Denys Lasdun, the National's concrete craftsman, dies aged 86
Denys Lasdun, the architect who designed the National Theatre on the South Bank in London, has died.
Denys Lasdun, the architect who designed the National Theatre on the South Bank in London, has died.
Sir Denys, who was 86, is regarded as one of the greatest 20th-century architects. His primary inspirations were Le Corbusier and Cubist painting.
Friends said he had seemed well at Christmas and attended several parties at New Year. He was taken to Charing Cross Hospital in the capital earlier this week feeling feverish, and died from double pneumonia yesterday shortly after midnight.
Gavin Stamp, chairman of the conservation group Twentieth Century Society, said Sir Denys had "tremendous integrity. He is the last of his generation who began working before the war. He was an extremely nice man and verygenial. He believed totally in what he was doing, and was an unashamed proponent of concrete construction."
Sir Peter Hall, who was director of the National Theatre when it opened in 1976, said: "Denys Lasdun built for the National Theatre three very different stages that work - a great achievement in an age of ungainly auditoriums - and he enclosed them in a great modern yet classical building, which is now an indispensable part of the London landscape. To my generation of theatre people he was an inspiration."
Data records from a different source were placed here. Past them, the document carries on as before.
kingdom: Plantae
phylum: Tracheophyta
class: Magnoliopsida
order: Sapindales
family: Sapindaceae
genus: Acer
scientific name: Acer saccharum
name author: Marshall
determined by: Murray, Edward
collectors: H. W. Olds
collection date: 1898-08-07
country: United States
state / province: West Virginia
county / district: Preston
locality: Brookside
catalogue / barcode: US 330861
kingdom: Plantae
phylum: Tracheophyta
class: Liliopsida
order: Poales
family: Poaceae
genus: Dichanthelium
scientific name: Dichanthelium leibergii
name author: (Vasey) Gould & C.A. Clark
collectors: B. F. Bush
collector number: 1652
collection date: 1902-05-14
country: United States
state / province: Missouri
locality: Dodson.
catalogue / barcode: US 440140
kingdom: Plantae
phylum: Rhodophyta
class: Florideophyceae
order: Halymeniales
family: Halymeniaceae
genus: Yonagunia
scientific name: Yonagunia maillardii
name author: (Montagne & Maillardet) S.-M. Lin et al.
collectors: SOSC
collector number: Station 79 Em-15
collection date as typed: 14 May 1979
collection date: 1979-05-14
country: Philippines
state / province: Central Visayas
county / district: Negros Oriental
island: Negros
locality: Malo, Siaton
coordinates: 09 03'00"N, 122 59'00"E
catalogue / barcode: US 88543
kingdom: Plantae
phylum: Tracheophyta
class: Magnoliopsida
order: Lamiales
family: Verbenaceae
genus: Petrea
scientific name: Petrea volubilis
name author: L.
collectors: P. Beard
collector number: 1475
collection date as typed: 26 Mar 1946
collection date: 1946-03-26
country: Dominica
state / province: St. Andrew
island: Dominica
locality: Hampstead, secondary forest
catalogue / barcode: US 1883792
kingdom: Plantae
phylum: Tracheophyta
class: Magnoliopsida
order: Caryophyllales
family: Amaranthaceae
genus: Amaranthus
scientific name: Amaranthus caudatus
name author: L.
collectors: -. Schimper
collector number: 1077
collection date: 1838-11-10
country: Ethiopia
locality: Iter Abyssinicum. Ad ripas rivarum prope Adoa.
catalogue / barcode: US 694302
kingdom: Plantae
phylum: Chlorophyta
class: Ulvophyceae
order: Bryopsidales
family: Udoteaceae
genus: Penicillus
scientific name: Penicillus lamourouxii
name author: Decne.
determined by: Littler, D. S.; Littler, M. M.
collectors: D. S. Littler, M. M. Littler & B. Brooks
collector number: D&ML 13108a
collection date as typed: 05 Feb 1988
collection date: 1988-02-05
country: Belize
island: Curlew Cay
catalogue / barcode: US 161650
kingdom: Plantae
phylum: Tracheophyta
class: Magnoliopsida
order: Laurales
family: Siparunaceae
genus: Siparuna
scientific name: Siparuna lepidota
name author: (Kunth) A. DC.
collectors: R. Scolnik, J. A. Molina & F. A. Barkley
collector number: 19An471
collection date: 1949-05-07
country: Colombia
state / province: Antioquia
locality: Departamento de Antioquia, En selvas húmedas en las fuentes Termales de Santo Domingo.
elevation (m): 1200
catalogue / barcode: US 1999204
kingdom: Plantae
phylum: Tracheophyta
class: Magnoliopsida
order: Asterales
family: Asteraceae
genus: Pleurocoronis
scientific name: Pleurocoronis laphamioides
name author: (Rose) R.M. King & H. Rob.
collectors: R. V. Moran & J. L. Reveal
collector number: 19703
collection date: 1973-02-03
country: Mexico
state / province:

Sir Denys's career began in the early 1930s soon after Modernism was introduced to Britain from the Continent. One of his main themes was the idea of buildings as urban landscapes formed from interlocking spaces and levels, like artificial hills and valleys. He called the platforms and levels of his buildings strata. "It's a geological term which goes very well with concrete. These platforms and terraces are public spaces, domains, an extension of the city," he said.
Dennis Sharp, a council member and former general editor at the Architectural Association, where Sir Denys began his training, said he was a remarkable architect. "He was admired throughout the world. He took a medium like reinforced concrete that was not popular and turned it into something special."